* ÜBUNGSTEXT:
----------
Bill Kaulitz: "Aus Scham habe ich es oft niemandem erzählt"
Für viele ist Bill Kaulitz (36) ein echter Superstar, der von allen Seiten umschwärmt wird. Doch das war nicht immer so, gesteht der Sänger im Interview mit "Stern". Queerfeindliche Übergriffe gehörten in seiner Jugend zum Alltag. "Damals gab es Situationen, in denen mir die Hose runtergezogen wurde oder mir im Schwimmbad zwischen die Beine gefasst wurde", erinnert sich der Zwillingsbruder von Tom Kaulitz. So habe man "prüfen" wollen, ob er ein Mädchen sei. "Das war für mich fast normal, und aus Scham habe ich es oft niemandem erzählt", gesteht der Tokio-Hotel-Frontmann. "Ich trage diesen Schmerz immer noch in mir."
"Ich weiß, dass ich mich wehren kann"
Dank seines Umfelds und seiner Wahlheimat Los Angeles könne Bill Kaulitz nun auch über diese Übergriffe sprechen. "Weil ich ein anderes Selbstbewusstsein habe, das es mir ermöglicht, meinen Schmerz von damals einzuordnen", erklärt der Musiker. "Vielleicht sogar zu vergessen."Zudem müsse er sich gefährlichen Situationen in U-Bahn oder im Supermarkt nicht mehr aussetzen.
----------
* DATENAUSZUG:
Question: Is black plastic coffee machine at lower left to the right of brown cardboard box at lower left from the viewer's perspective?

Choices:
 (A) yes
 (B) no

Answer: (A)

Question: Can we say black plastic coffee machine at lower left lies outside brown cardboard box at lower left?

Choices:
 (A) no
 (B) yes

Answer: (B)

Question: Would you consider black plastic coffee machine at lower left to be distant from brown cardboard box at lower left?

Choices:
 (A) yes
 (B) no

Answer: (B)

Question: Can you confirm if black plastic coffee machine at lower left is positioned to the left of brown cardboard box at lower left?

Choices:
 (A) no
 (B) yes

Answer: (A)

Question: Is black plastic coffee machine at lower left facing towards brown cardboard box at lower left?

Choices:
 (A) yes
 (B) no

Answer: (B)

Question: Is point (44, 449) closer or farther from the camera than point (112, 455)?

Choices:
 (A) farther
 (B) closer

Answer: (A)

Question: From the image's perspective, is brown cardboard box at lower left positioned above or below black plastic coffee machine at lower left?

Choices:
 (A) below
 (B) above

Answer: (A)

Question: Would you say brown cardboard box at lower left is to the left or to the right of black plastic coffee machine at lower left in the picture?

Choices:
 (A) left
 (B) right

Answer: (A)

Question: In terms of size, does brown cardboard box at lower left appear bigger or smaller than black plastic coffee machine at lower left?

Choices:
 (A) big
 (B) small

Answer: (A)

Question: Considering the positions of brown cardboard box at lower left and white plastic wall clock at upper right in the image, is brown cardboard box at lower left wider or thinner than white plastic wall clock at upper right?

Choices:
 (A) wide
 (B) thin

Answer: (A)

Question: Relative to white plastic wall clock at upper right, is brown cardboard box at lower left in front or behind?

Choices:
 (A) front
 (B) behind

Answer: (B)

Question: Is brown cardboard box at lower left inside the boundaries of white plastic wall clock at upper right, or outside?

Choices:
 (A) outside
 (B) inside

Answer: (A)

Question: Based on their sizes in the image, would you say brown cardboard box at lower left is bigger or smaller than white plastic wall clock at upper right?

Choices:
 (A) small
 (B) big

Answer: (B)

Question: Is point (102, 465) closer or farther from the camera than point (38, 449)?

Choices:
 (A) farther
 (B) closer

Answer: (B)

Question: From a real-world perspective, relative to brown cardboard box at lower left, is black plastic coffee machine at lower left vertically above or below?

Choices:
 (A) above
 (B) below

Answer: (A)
----------
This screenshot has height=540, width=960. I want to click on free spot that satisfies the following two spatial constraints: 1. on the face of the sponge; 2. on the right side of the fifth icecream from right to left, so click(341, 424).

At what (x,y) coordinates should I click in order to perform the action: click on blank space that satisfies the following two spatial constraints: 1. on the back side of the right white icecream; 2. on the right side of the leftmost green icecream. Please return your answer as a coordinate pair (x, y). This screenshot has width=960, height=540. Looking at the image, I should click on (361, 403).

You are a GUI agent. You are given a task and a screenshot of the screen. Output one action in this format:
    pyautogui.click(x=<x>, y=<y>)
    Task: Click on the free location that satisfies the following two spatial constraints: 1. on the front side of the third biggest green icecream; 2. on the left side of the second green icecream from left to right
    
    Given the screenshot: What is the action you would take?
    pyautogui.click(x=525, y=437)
----------
* AUFGABENSTELLUNG: Welche Stadt wird im Text über Bill Kaulitz als seine Wahlheimat genannt?

* LÖSUNG DER ÜBUNG: Los Angeles.